• [Request] Your task is to gather the lines below that hold the string "none".

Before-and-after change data

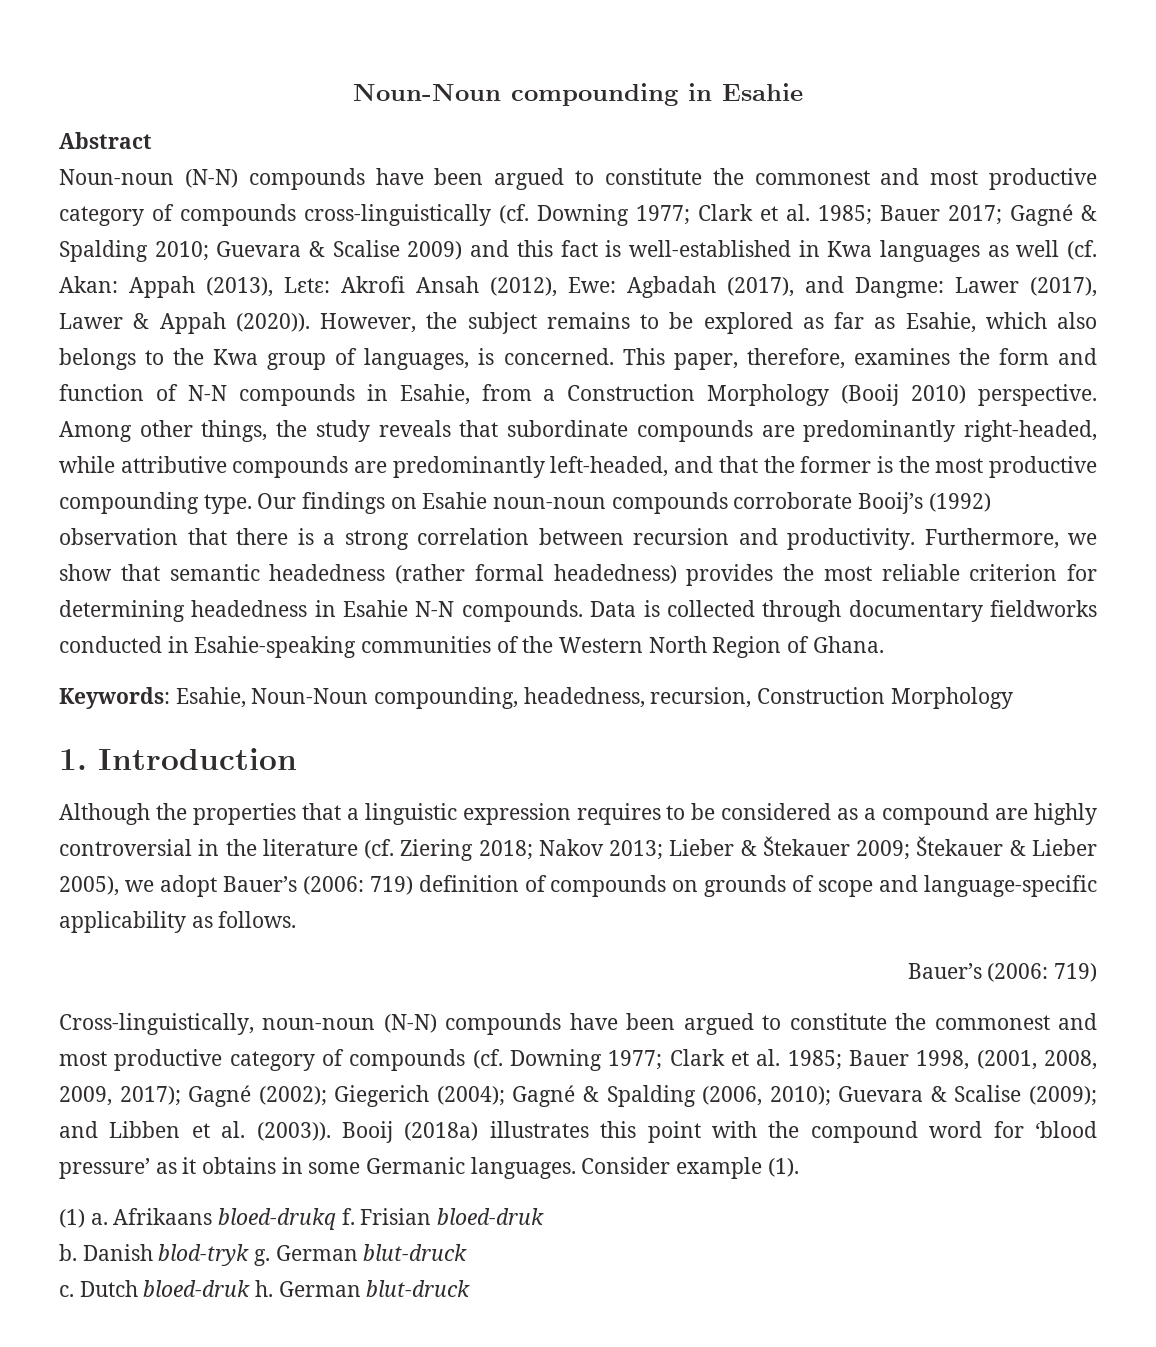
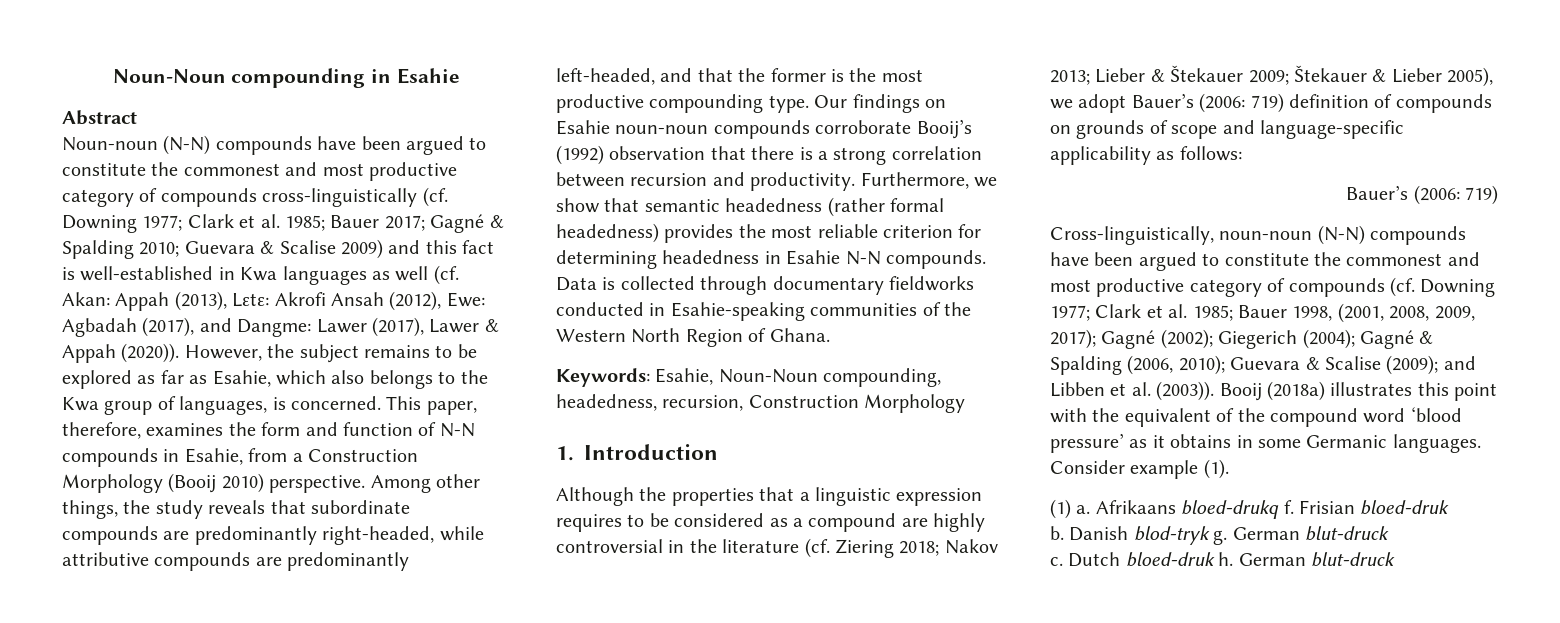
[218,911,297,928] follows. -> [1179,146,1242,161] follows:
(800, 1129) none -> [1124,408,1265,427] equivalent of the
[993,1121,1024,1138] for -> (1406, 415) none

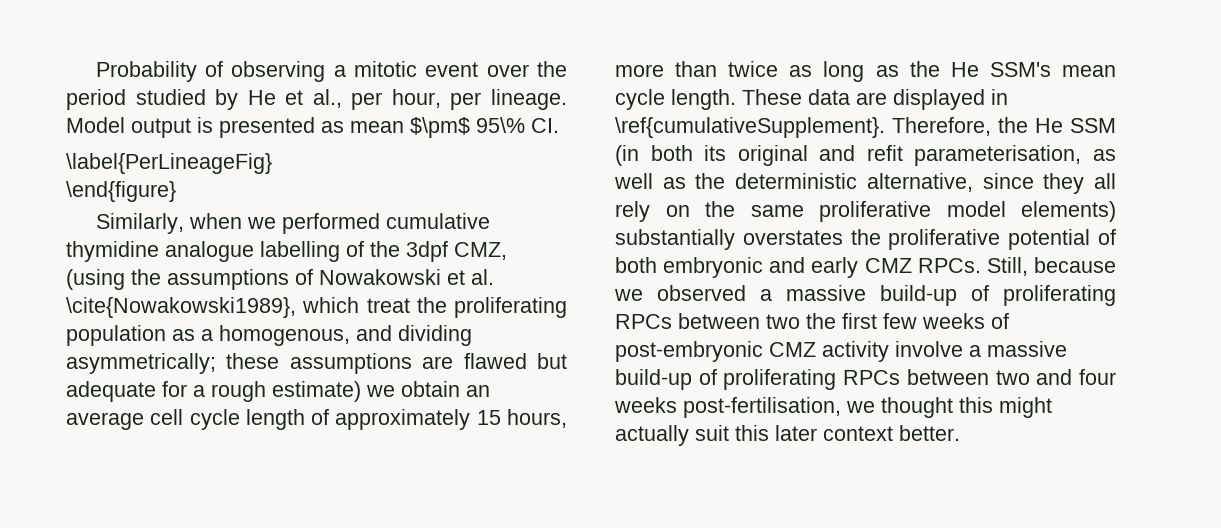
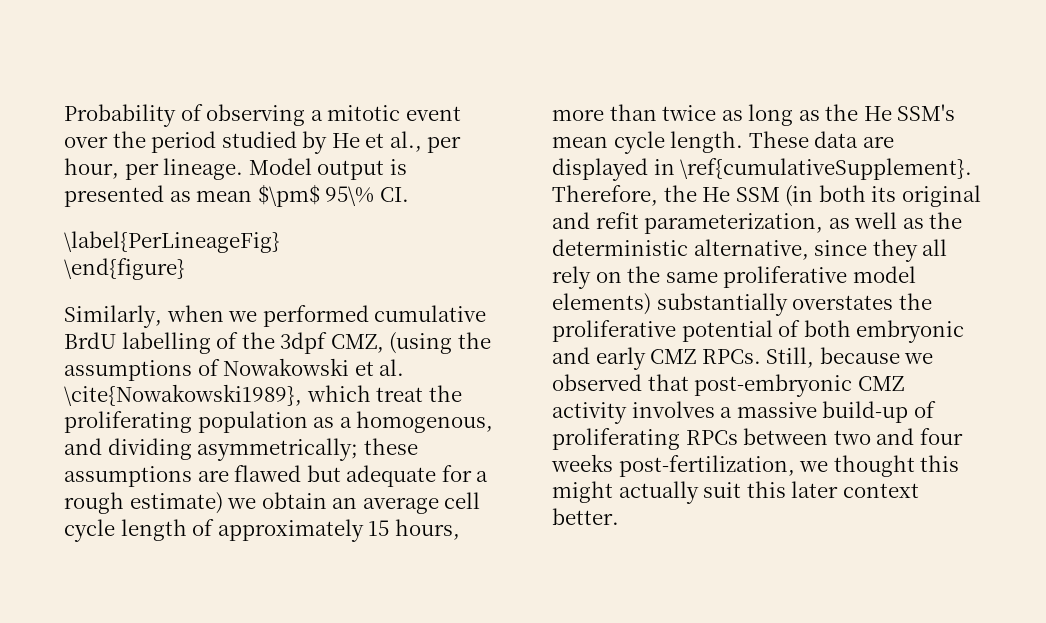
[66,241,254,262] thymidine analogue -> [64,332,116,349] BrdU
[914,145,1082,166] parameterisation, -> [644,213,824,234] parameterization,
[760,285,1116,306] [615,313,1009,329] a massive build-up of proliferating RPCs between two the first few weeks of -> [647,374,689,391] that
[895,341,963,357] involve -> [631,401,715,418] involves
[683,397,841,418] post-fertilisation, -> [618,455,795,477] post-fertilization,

• [Result]
(800, 1129) none -> [1124,408,1265,427] equivalent of the
[993,1121,1024,1138] for -> (1406, 415) none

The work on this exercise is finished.